Shares of The Pantry rose today after an analyst raised his rating on the Cary-based convenience store chain.
The Pantry, which owns more than 1,600 stores in 11 states, is poised to benefit as the economy improves during the next 12 to 18 months, William Blair & Co. analyst Mark Miller wrote in a report to investors.
It also could become an acquisition target, wrote Miller, who raised his rating to "outperform" from "market perform."
Earlier this month, Casey's General Stores, an Iowa-based chain of convenience stores, received a buyout offer from Alimentation Couche-Tard. The Canadian corporation has more than 3,500 stores across the U.S. including Circle K.

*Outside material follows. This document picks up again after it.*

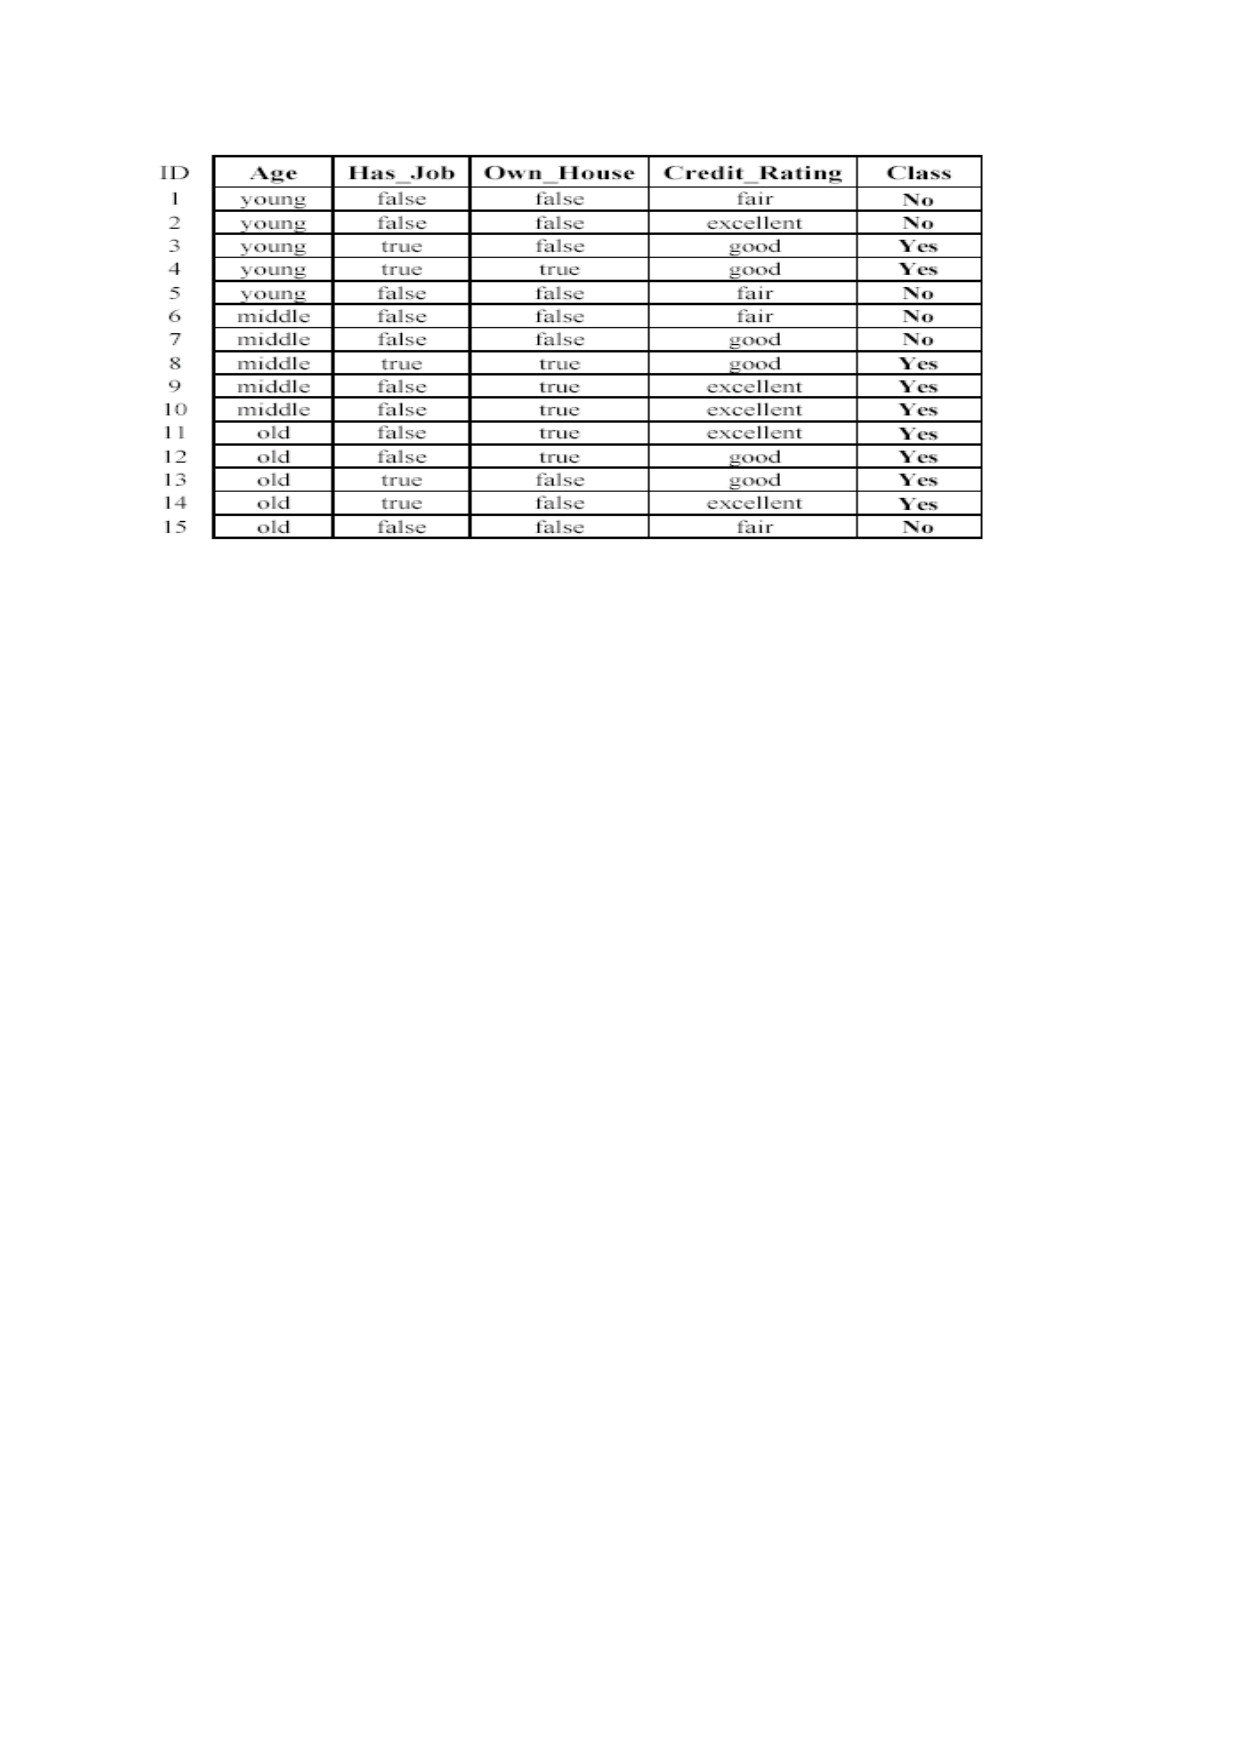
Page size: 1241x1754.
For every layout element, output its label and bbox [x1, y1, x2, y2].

picture [150, 150, 990, 544]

Casey's officials have rejected the $1.9 billion offer as too low, but the bid has spurred speculation that other chains could be acquisition targets.

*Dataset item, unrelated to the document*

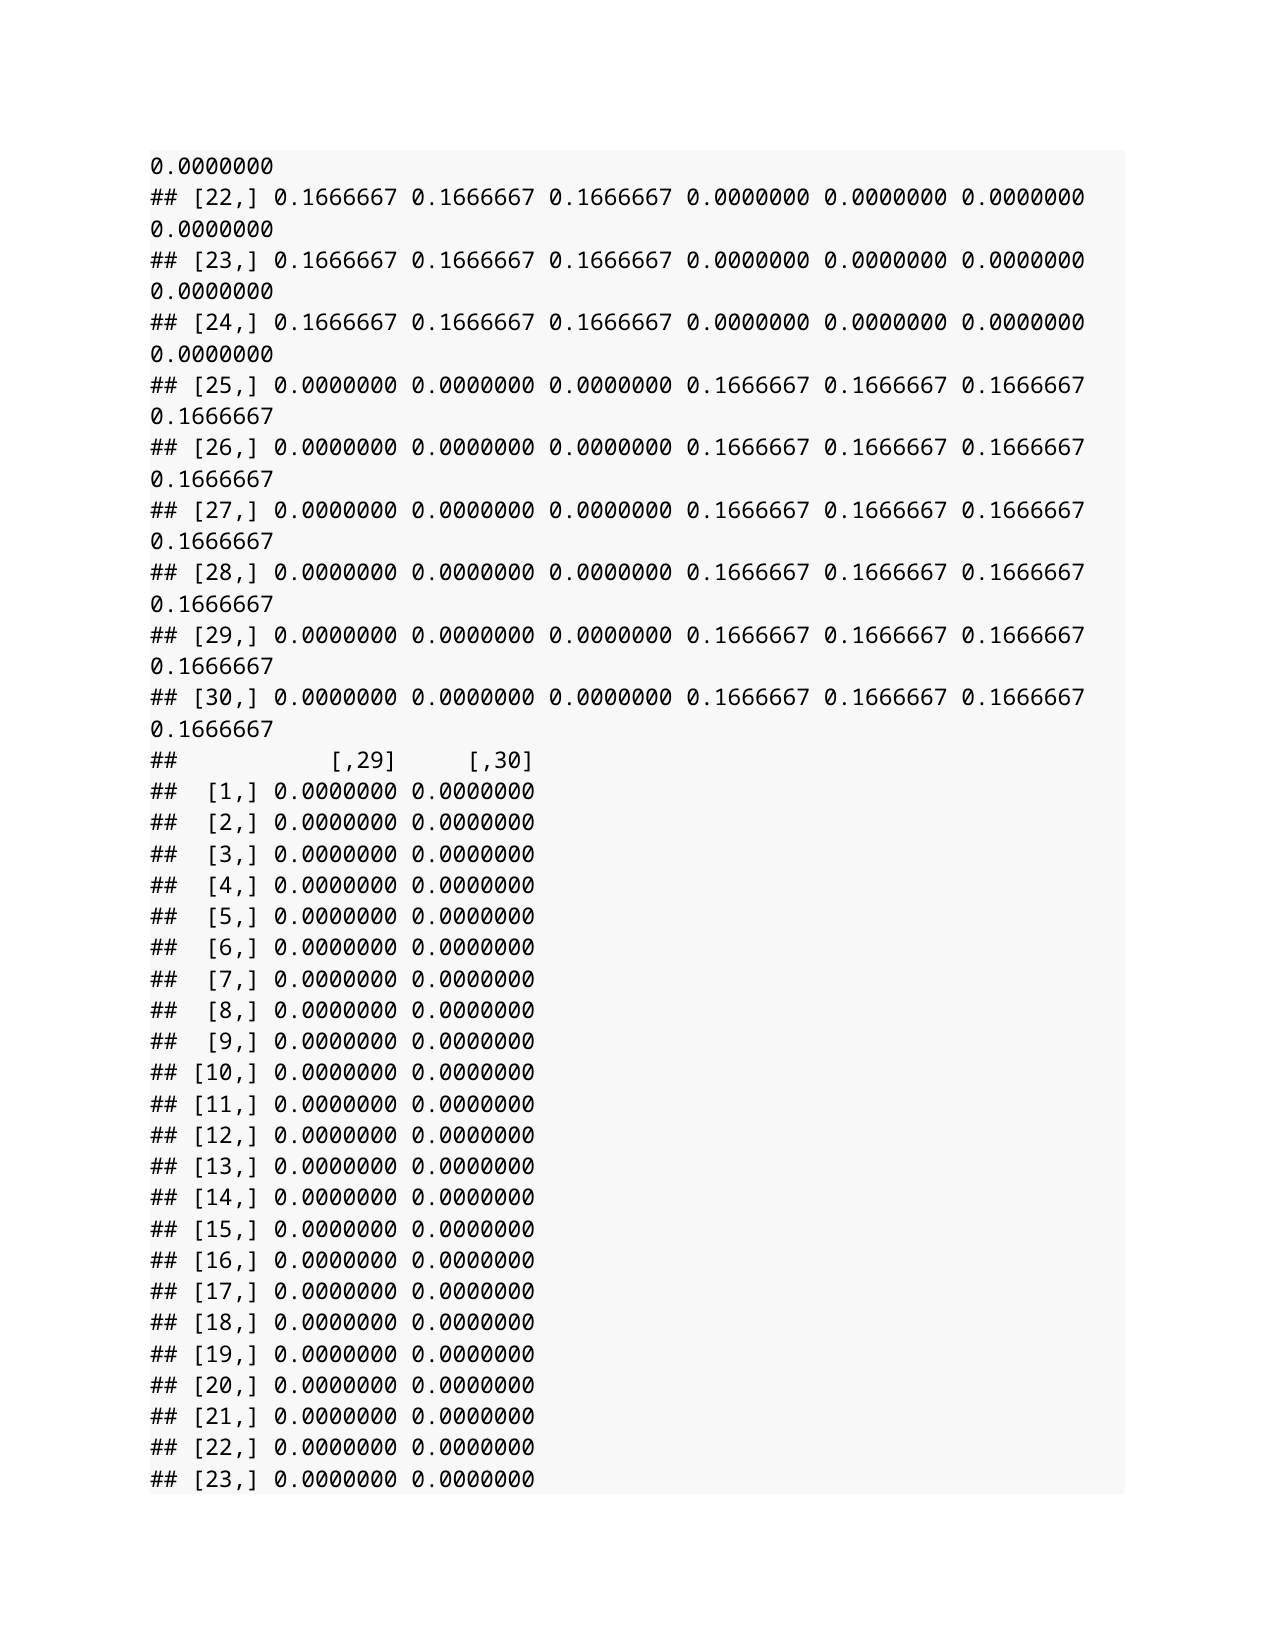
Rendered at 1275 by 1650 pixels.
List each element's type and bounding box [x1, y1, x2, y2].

text [150, 150, 1125, 1494]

"If Couche-Tard is unsuccessful in buying Casey's, we believe it increases the potential that the company considers making an offer for The Pantry," Miller wrote.
Convenience stores have lagged other retail sectors, but should begin to see stronger demand for merchandise and gasoline as the job market improves and construction activity picks up, he wrote.
Also, The Pantry's new CEO Terry Marks has said it's a priority for the chain to improve its food offerings, which should bolster financial results.
The Pantry, which operates stores mostly under the Kangaroo brand, is scheduled to report quarterly earnings on Tuesday.
The company's shares rose 96 cents today to $16.29. That's the highest level since October and a 30 percent increase this month.